Module minder_utils.Examples.Getting Started

Getting Started

To use the package, please:

  1. access RDS to download the necessary files including mapping.json, validated_date.py and random_id_to_research_id.json (optional, for TIHM data).

  2. acess the research portal to get the access token

  3. Optional, download the TIHM data from research portal.

  4. use the Get Started.ipynb to set the paths to the files and set the token.

  5. Check the examples in Instruction.ipynb.

Introduction

Currently, the package provides the functions:

  • download: download and refresh the data
  • download weekly data: download and refresh the data weekly
  • loading the raw data: the data (both tihm and dri) will be re-format to a standard format
  • loading the weekly data: the data (both tihm and dri) will be processed in weekly format and provided engineering features.
  • pre-processing data: the data (both tihm and dri) will be processed (aggregated hourly/daily) into array, which is ready for machine learning models (note normalisation techniques need to be specified).

Here is an overview of this package,

  1. Downloader

    Intro: Downloader can download all types of data and refresh the downloaded data.

◆ ◆ ◆

*Activity*. Copy the minder_utils Getting Started page above in full, word for word.

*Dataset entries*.

◆ ◆ ◆

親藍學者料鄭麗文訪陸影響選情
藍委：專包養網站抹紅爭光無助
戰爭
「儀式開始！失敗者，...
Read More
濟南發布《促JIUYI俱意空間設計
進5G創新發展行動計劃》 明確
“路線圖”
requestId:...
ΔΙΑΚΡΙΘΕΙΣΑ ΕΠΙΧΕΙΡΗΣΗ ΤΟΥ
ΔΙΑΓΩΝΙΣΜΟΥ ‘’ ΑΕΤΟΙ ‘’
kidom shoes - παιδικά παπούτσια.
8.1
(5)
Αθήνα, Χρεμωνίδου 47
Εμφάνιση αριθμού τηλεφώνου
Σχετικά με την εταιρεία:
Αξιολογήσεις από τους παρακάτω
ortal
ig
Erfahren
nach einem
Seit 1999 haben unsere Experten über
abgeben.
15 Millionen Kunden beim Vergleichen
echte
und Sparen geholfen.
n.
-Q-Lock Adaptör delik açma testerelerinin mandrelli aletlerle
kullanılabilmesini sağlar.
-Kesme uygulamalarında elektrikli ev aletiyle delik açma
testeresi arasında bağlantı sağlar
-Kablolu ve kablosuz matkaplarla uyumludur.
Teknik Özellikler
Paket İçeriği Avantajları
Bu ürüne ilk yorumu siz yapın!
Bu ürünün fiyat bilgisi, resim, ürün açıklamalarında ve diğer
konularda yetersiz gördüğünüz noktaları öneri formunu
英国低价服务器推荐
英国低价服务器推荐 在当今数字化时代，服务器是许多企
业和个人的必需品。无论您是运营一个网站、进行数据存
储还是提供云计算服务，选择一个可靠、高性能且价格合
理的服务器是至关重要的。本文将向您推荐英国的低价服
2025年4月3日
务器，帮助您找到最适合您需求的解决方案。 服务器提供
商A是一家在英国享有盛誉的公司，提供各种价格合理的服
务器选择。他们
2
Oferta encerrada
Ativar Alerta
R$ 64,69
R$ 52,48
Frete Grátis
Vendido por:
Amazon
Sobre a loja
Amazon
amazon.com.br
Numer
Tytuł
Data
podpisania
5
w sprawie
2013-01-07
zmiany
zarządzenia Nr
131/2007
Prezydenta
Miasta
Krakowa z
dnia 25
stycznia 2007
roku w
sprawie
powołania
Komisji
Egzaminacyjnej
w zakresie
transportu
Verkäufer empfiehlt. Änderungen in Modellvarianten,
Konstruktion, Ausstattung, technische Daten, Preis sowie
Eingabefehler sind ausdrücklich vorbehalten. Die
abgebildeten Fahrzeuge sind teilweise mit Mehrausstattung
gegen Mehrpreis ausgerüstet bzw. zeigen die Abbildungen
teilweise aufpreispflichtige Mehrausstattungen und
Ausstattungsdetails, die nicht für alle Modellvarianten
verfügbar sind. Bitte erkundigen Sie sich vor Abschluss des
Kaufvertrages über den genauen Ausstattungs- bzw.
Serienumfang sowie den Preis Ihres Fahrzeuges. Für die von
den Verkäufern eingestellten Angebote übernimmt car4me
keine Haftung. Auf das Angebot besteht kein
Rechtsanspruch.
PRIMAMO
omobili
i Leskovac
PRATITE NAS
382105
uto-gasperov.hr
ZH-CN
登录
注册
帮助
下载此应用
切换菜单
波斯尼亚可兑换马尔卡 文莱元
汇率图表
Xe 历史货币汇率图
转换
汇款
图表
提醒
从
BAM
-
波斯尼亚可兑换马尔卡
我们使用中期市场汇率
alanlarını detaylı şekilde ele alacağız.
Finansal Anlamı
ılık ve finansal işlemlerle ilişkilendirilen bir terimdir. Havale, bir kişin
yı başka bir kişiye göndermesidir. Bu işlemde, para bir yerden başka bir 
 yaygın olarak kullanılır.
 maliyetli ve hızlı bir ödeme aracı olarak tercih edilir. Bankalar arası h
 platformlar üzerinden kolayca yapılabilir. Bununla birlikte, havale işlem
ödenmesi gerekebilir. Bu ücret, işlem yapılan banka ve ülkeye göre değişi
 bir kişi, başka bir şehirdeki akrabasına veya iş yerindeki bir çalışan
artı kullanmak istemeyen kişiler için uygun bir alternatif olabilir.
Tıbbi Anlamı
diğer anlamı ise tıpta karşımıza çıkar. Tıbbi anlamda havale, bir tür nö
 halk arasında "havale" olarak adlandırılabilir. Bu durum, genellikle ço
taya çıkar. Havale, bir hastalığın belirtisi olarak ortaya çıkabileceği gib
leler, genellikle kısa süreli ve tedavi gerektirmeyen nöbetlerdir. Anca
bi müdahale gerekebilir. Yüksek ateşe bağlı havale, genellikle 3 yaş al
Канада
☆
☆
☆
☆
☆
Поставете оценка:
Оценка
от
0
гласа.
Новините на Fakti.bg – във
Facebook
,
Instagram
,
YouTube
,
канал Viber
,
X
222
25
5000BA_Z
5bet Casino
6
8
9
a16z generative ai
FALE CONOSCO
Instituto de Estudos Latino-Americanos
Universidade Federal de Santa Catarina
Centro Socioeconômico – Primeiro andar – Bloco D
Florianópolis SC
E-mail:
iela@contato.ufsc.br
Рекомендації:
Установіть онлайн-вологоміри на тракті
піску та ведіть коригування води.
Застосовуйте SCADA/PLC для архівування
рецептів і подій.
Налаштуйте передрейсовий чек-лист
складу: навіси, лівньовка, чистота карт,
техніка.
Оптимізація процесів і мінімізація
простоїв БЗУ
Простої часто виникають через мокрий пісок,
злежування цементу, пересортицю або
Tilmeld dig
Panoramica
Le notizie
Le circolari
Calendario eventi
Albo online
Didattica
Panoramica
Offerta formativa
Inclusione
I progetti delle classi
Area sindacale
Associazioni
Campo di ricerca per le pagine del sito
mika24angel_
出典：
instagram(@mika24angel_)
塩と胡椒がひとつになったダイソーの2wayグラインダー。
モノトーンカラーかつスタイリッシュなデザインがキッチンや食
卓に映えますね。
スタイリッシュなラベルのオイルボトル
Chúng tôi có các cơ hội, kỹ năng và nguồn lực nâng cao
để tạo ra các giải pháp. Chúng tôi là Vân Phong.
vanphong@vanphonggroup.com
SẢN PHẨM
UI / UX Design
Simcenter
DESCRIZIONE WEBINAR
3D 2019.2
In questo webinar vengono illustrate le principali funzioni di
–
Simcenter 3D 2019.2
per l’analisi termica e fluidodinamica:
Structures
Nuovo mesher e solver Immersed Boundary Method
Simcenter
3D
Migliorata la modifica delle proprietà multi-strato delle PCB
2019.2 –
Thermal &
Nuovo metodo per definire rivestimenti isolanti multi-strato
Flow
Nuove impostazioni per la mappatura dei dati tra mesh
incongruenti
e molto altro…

◆ ◆ ◆

*Response to the task*.
Module minder_utils.Examples.Getting Started

Getting Started

To use the package, please:

  1. access RDS to download the necessary files including mapping.json, validated_date.py and random_id_to_research_id.json (optional, for TIHM data).

  2. acess the research portal to get the access token

  3. Optional, download the TIHM data from research portal.

  4. use the Get Started.ipynb to set the paths to the files and set the token.

  5. Check the examples in Instruction.ipynb.

Introduction

Currently, the package provides the functions:

  • download: download and refresh the data
  • download weekly data: download and refresh the data weekly
  • loading the raw data: the data (both tihm and dri) will be re-format to a standard format
  • loading the weekly data: the data (both tihm and dri) will be processed in weekly format and provided engineering features.
  • pre-processing data: the data (both tihm and dri) will be processed (aggregated hourly/daily) into array, which is ready for machine learning models (note normalisation techniques need to be specified).

Here is an overview of this package,

  1. Downloader

    Intro: Downloader can download all types of data and refresh the downloaded data.